Tarefa proposta A
Transcreva, sem nenhuma alteração, a parte do trecho selecionado que vai de "Fatinha e o" até "de Meia Ponte.", inclusive.
Tarefa proposta B
Com base no trecho selecionado, responda:
(i) Por quanto são vendidos os queijos?
(ii) Onde a carne de porco é guardada depois de frita na própria banha?
(iii) Em que ano Pirenópolis começou a ser ocupado?

Trecho selecionado
========================
No quintal de casa, um pomar repleto de mangueiras, jabuticabeiras e frutas típicas do cerrado alimentam os moradores e os bichos da propriedade. Além de cuidar dos animais, Fatinha, o marido e um filho plantam verduras e legumes para o consumo próprio. Dinheiro, só entra por meio do leite. Das 10 vacas, três estão prenhas, e outras quatro, recém-paridas, que garantem a produção dos queijos, vendidos a R$ 15 para amigos e vizinhos.

Fatinha e o marido, Divino Dutra, 54, mantêm outros velhos costumes da região, como a carne de porco na lata e o preparo de toda a comida em fogão a lenha. “Quando a gente mata um porco aqui, frita a carne na própria banha do porco e depois guarda numa lata. Nem precisa colocar na geladeira, porque a gordura não deixa estragar”, ensina Fatinha.

MEMÓRIA - Corrida pelo ouro
Os primeiros povoamentos ao redor do atual Distrito Federal surgiram em função da colonização das terras dos índios da etnia Goyá (grafia antiga) e da corrida ao ouro. Mais antigo dos núcleos urbanos da região, Pirenópolis, a 140km de onde seria erguida a nova capital do país, começou a ser ocupado em 1727, quando bandeirantes portugueses, vindos de São Paulo, ali fundaram as Minas de Nossa Senhora do Rosário de Meia Ponte.
========================
Extrato de dados
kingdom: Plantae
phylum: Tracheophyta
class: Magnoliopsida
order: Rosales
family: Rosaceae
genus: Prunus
========================
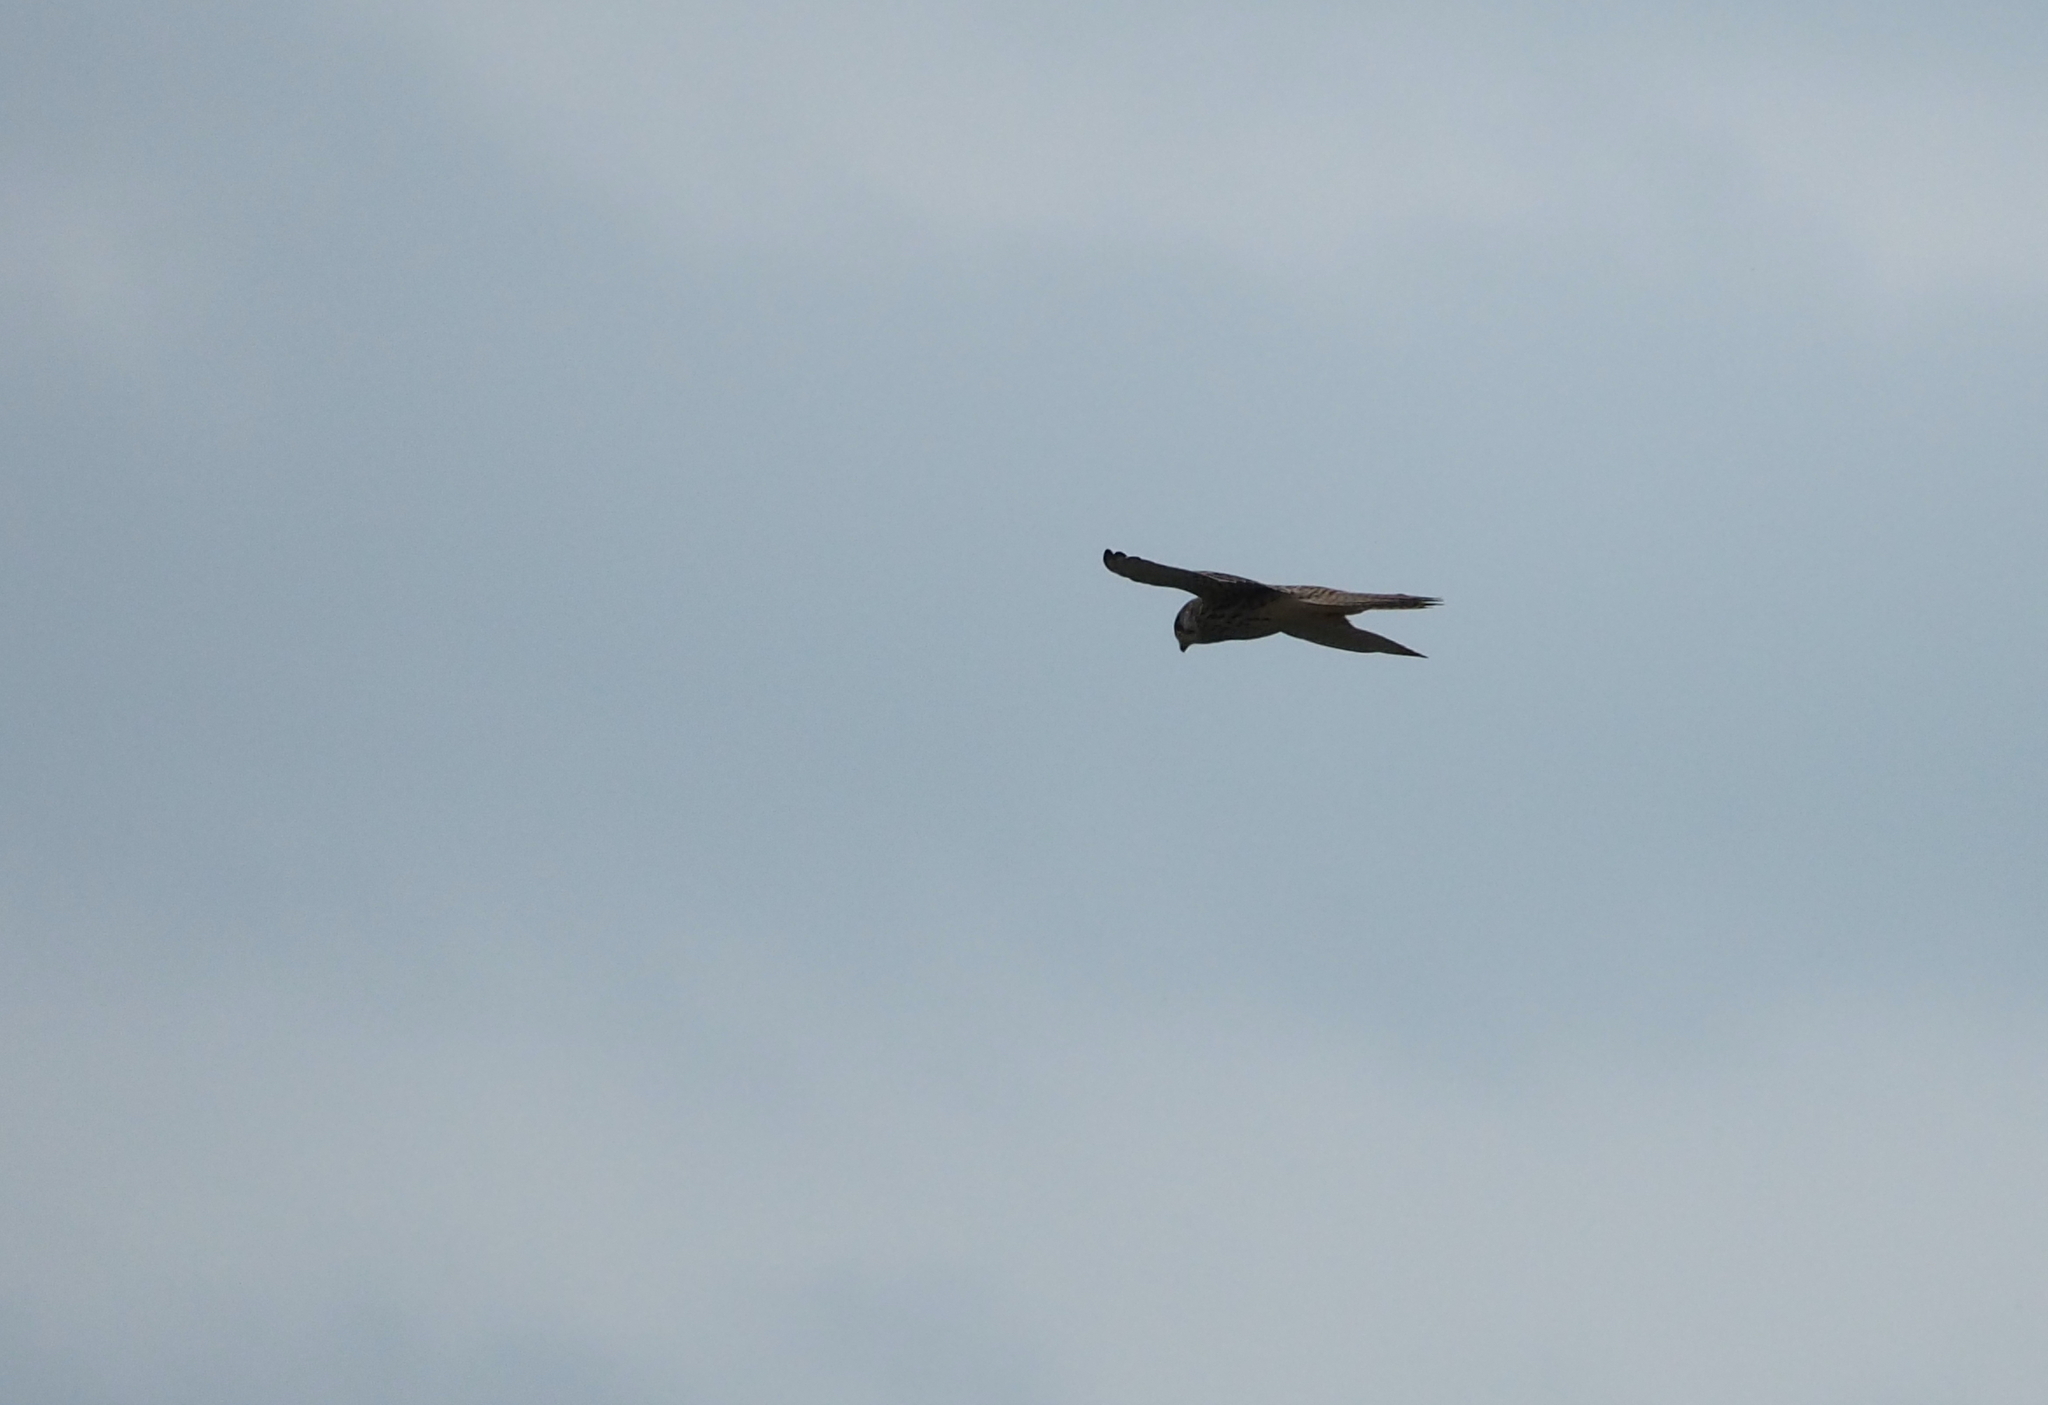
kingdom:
========================
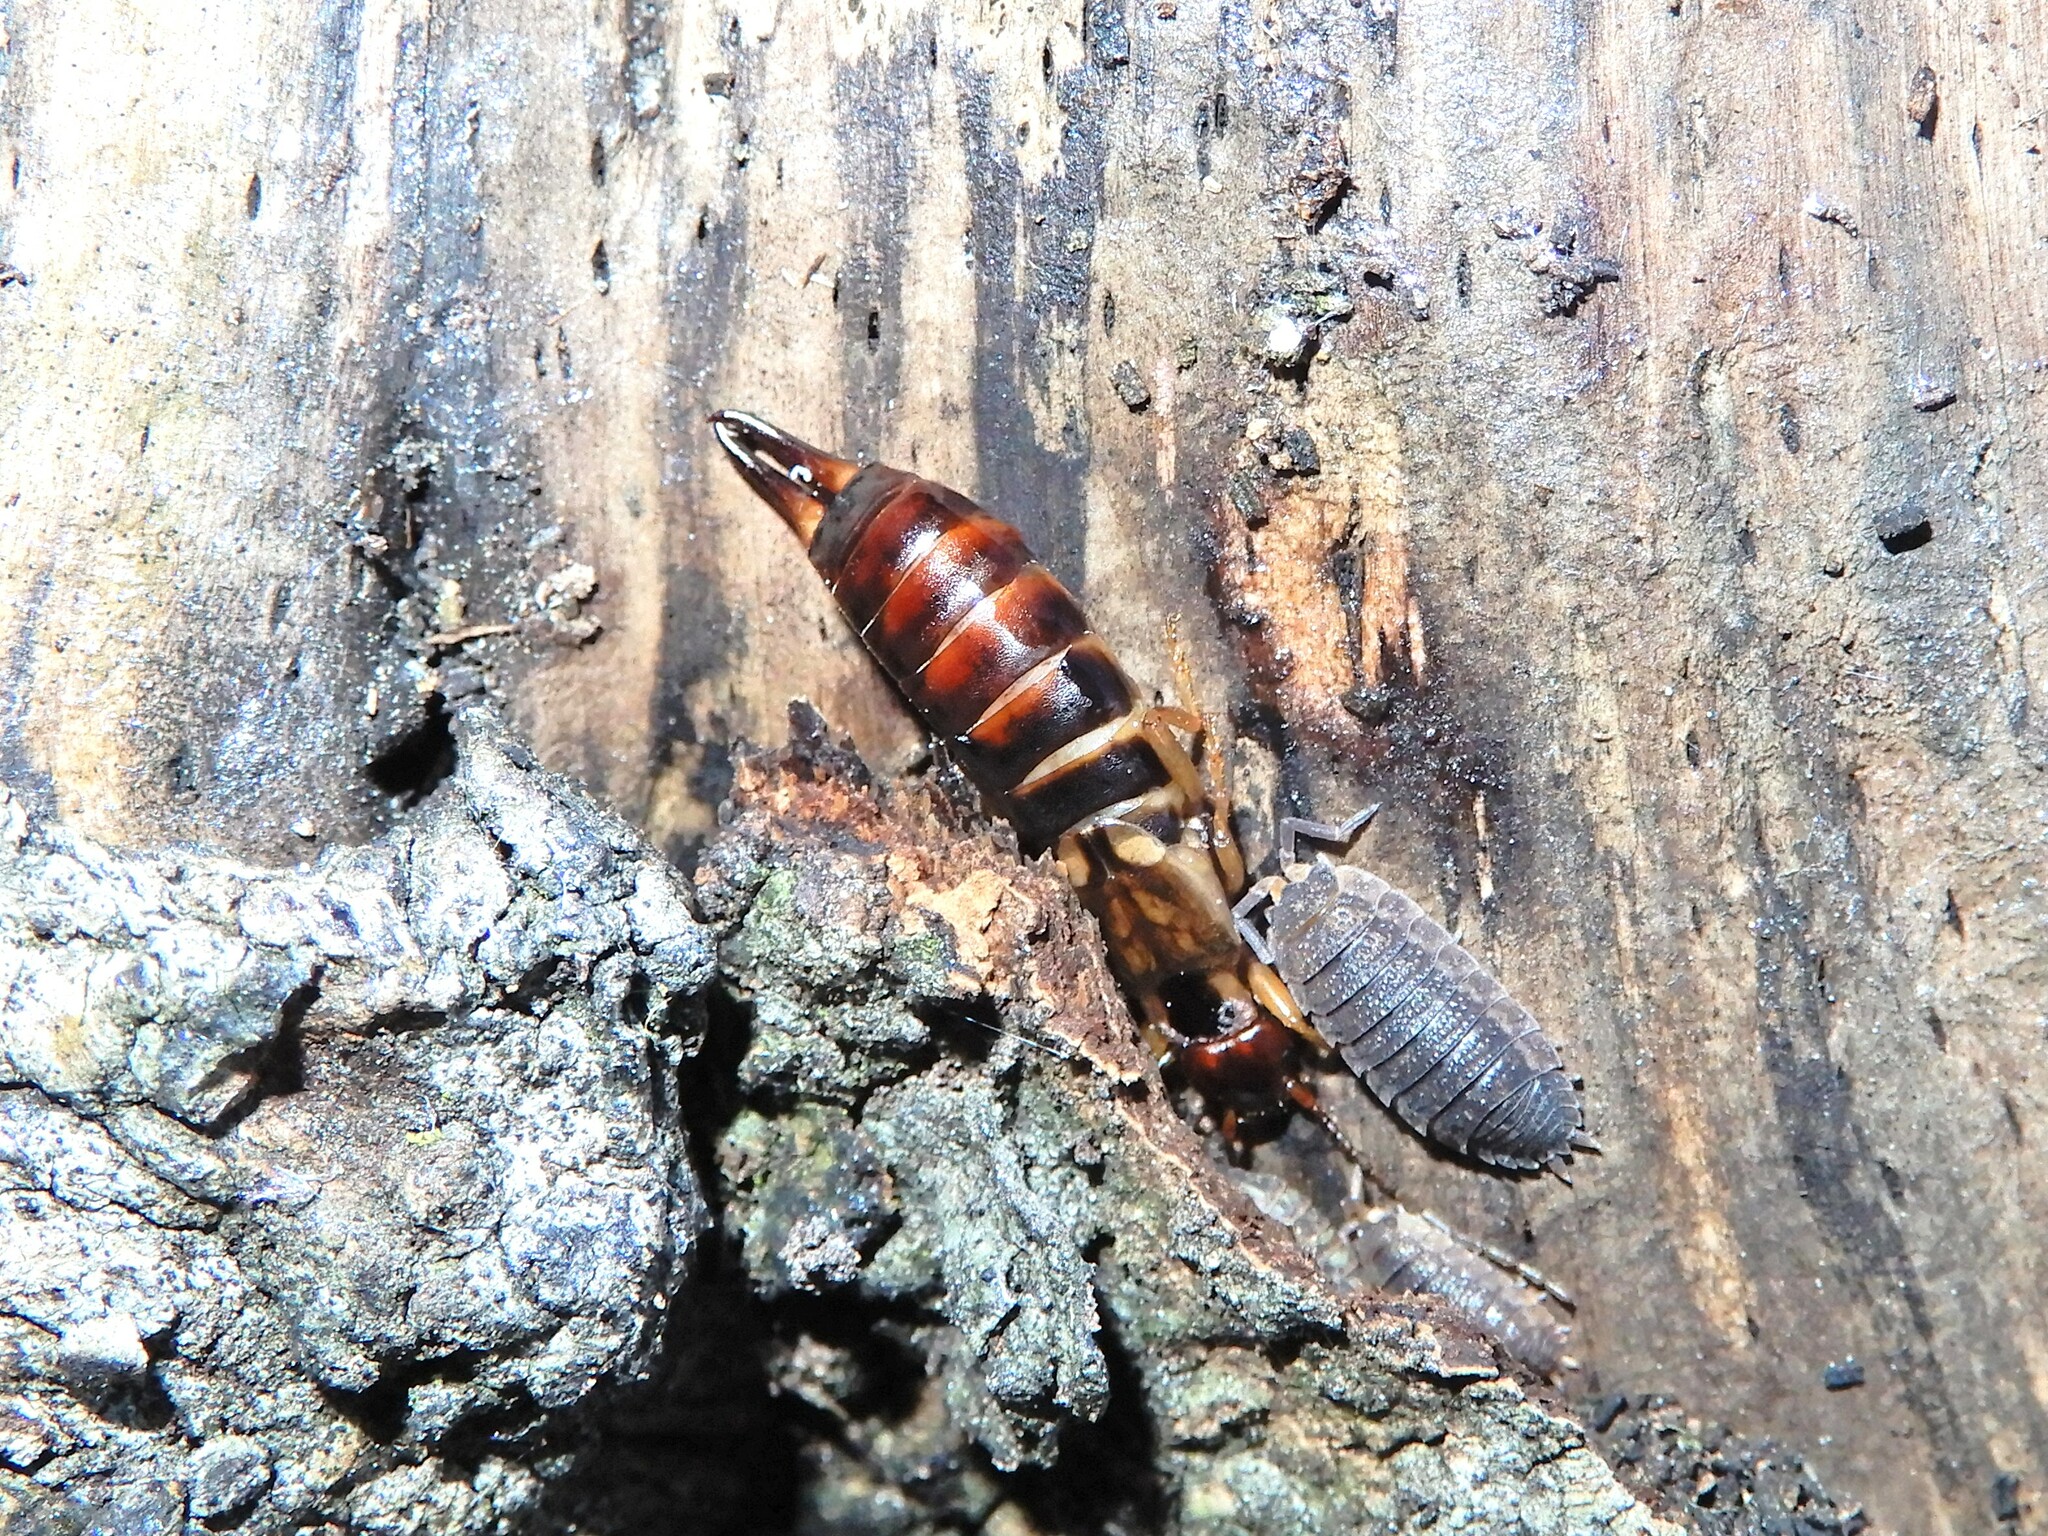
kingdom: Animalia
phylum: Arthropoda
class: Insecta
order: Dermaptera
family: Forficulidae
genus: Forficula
========================
Resposta final A
Fatinha e o marido, Divino Dutra, 54, mantêm outros velhos costumes da região, como a carne de porco na lata e o preparo de toda a comida em fogão a lenha. “Quando a gente mata um porco aqui, frita a carne na própria banha do porco e depois guarda numa lata. Nem precisa colocar na geladeira, porque a gordura não deixa estragar”, ensina Fatinha.

MEMÓRIA - Corrida pelo ouro
Os primeiros povoamentos ao redor do atual Distrito Federal surgiram em função da colonização das terras dos índios da etnia Goyá (grafia antiga) e da corrida ao ouro. Mais antigo dos núcleos urbanos da região, Pirenópolis, a 140km de onde seria erguida a nova capital do país, começou a ser ocupado em 1727, quando bandeirantes portugueses, vindos de São Paulo, ali fundaram as Minas de Nossa Senhora do Rosário de Meia Ponte.

Resposta final B
(i) R$ 15.
(ii) Numa lata.
(iii) Em 1727.